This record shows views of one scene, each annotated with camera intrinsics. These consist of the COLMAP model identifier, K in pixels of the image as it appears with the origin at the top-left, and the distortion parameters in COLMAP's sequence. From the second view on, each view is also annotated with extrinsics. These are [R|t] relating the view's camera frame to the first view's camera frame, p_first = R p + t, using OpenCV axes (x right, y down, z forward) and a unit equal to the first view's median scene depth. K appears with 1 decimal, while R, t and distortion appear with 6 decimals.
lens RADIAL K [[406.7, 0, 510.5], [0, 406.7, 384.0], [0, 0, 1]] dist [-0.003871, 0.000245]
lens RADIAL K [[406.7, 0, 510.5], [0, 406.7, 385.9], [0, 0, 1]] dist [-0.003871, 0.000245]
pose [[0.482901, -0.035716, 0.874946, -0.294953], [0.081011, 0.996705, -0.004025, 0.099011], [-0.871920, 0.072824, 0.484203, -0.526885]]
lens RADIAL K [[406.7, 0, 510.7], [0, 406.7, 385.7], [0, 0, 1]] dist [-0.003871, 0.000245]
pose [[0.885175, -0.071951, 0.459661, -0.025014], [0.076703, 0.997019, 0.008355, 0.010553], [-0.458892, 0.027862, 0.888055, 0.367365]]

...

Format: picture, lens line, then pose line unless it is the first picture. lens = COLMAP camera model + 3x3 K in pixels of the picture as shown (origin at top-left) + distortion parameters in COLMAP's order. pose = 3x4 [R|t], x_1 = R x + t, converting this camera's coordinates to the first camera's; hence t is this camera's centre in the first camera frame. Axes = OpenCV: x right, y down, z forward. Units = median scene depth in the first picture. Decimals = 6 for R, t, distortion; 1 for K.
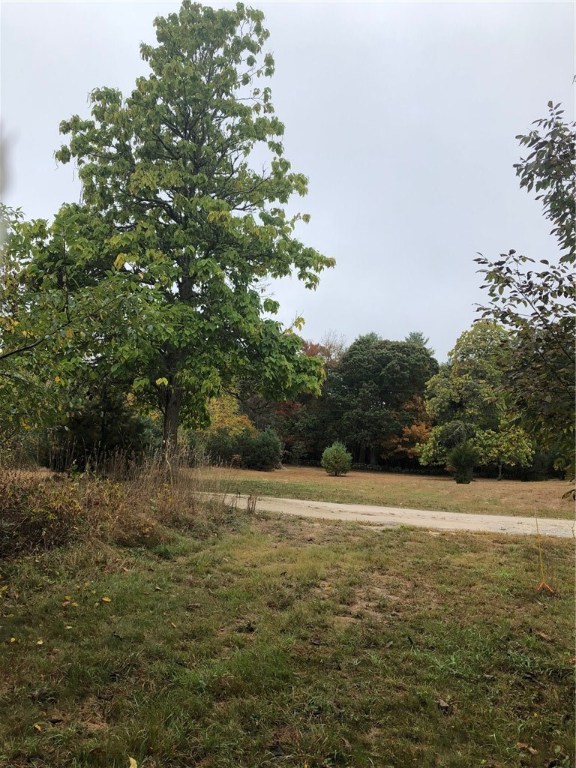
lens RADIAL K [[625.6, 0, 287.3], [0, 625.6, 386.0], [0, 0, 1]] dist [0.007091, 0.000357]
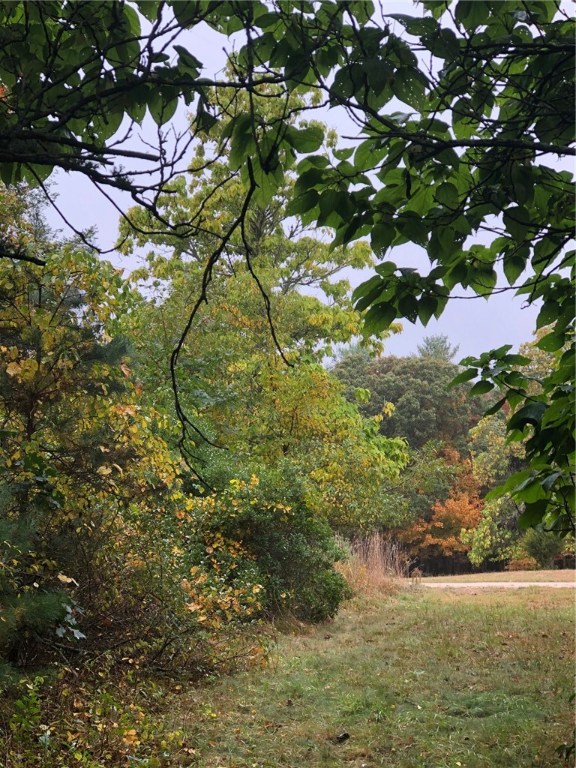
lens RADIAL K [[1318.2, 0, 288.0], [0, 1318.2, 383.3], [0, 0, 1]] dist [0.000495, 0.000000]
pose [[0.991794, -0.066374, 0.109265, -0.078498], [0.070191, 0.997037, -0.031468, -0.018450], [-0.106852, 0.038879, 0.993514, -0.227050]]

---

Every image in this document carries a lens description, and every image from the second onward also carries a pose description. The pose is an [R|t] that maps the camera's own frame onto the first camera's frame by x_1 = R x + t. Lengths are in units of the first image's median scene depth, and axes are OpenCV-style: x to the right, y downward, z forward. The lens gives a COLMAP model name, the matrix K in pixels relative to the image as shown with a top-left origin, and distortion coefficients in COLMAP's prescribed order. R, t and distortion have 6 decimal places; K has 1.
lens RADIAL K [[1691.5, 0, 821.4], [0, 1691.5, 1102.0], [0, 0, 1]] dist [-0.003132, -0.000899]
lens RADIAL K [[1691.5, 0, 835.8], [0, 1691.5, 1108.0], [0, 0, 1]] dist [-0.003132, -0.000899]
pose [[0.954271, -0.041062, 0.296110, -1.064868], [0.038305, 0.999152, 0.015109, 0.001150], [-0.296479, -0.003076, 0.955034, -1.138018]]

» **WHAT IS NEEDED**
Arrange the part that opens with the line containing "Every image in" and closes with the line containing "-0.003076, 0.955034, -1.138018]]" (both lines included) as a two-column CSV with the header input,output. Give one row per record, with its text under input and its answer under output, each in a single quoted field with line breaks replaced by spaces.

» **TASK OUTPUT**
input,output
"Every image in this document carries a lens description, and every image from the second onward also carries a pose description. The pose is an [R|t] that maps the camera's own frame onto the first camera's frame by x_1 = R x + t. Lengths are in units of the first image's median scene depth, and axes are OpenCV-style: x to the right, y downward, z forward. The lens gives a COLMAP model name, the matrix K in pixels relative to the image as shown with a top-left origin, and distortion coefficients in COLMAP's prescribed order. R, t and distortion have 6 decimal places; K has 1.","lens RADIAL K [[1691.5, 0, 821.4], [0, 1691.5, 1102.0], [0, 0, 1]] dist [-0.003132, -0.000899] lens RADIAL K [[1691.5, 0, 835.8], [0, 1691.5, 1108.0], [0, 0, 1]] dist [-0.003132, -0.000899] pose [[0.954271, -0.041062, 0.296110, -1.064868], [0.038305, 0.999152, 0.015109, 0.001150], [-0.296479, -0.003076, 0.955034, -1.138018]]"